Instructions to follow: Your job is to set down the stretch of entries that opens with the line containing "Page size: 1241x1754." and closes with the line containing "Identify the document elements. Format: label text...". Keep both end lines, copy each exactly, and add nothing.

Given records:

********

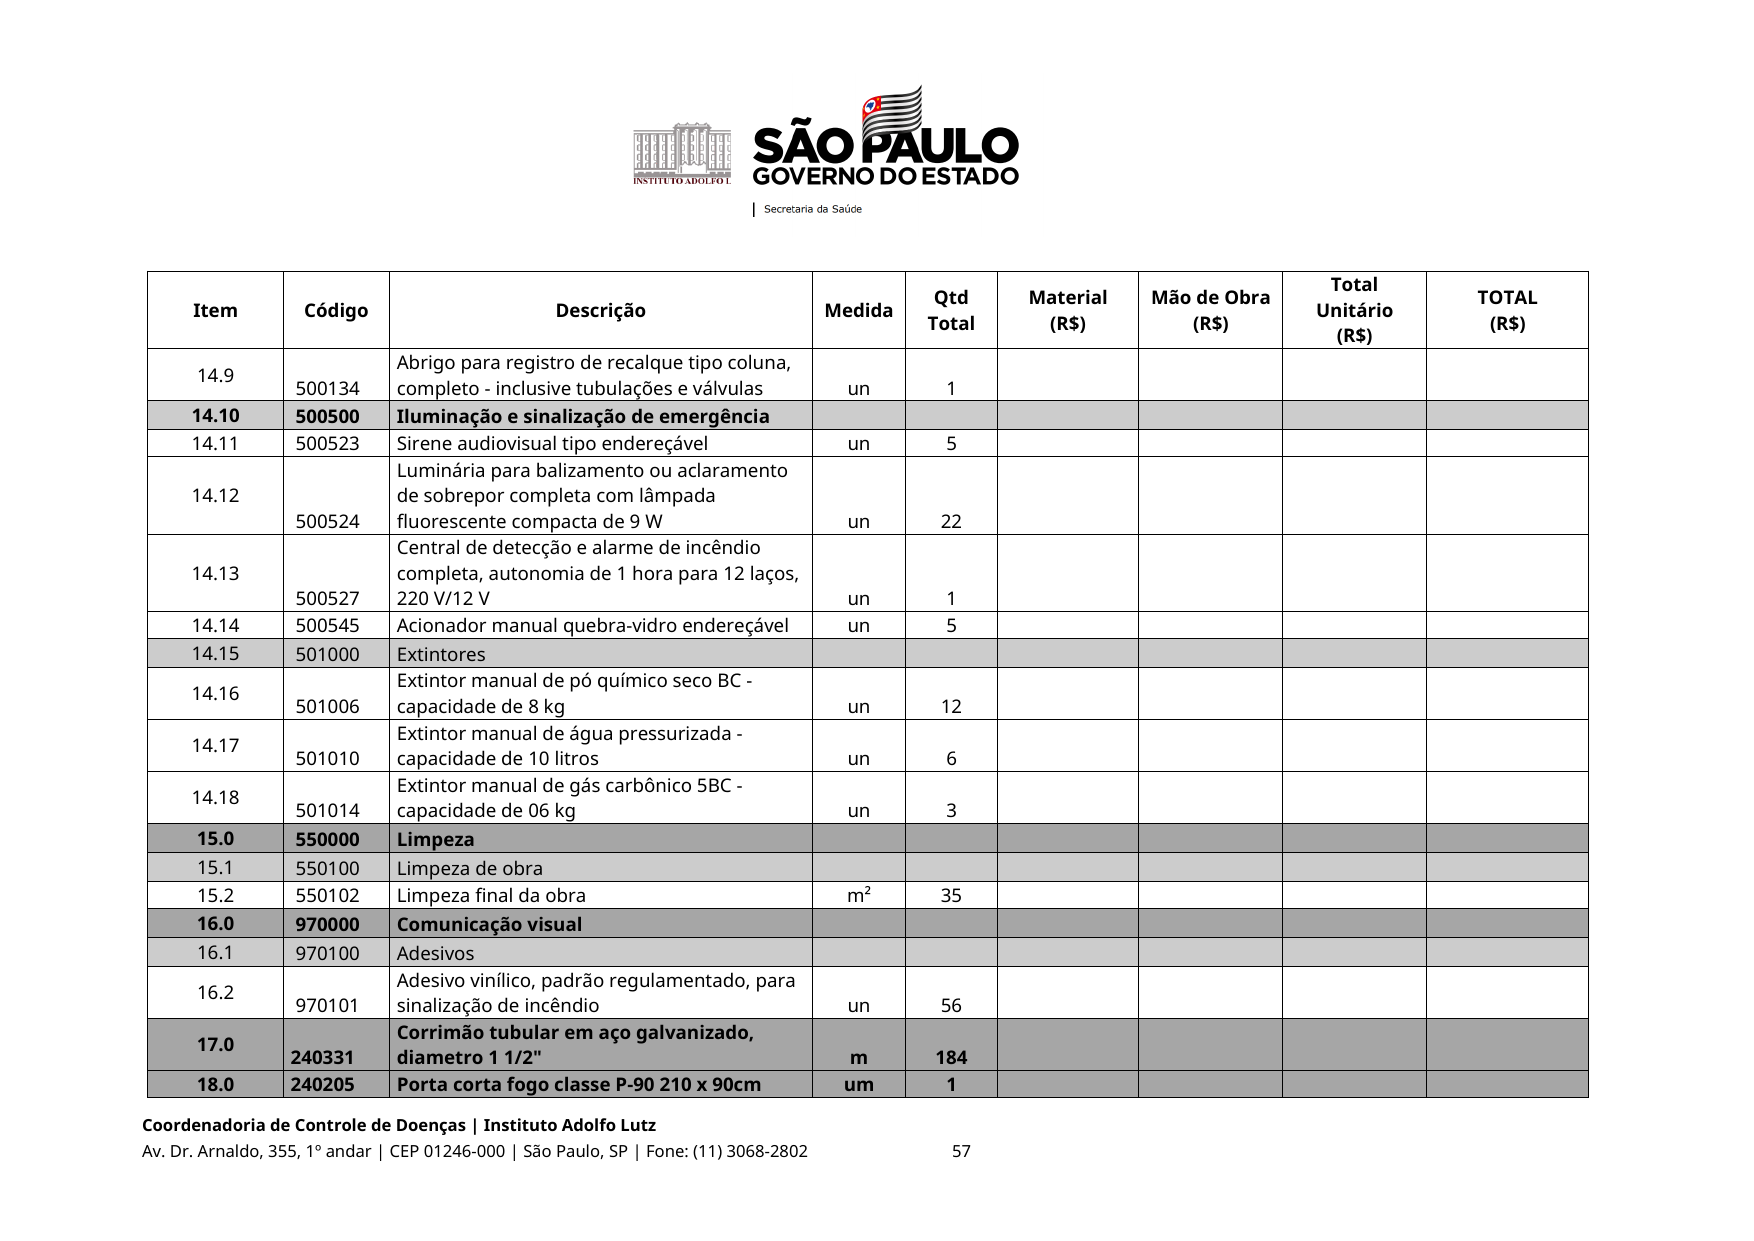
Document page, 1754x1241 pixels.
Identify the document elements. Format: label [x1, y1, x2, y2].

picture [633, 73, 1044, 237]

********

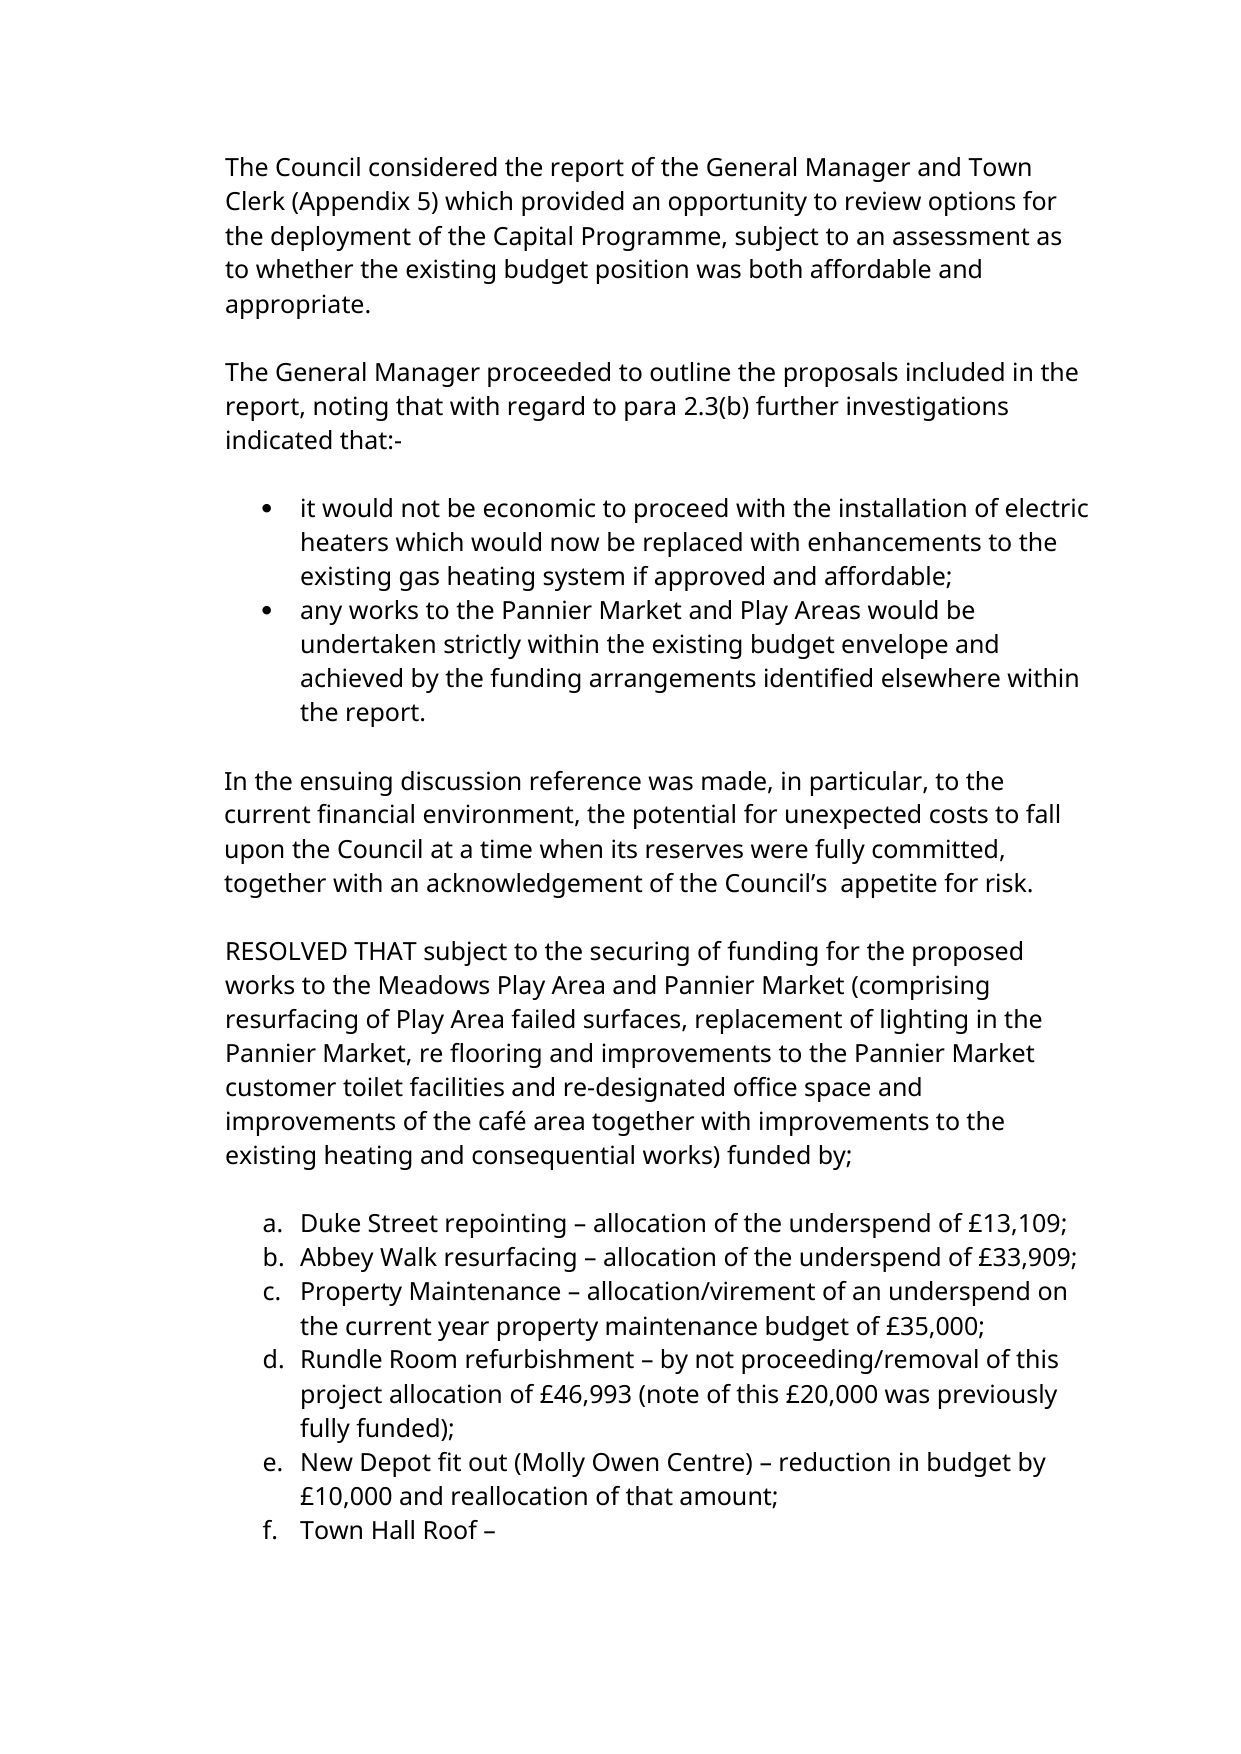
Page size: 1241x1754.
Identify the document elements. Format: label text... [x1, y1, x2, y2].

********

Response:
Page size: 1241x1754.
Identify the document elements. Format: label text... [x1, y1, x2, y2].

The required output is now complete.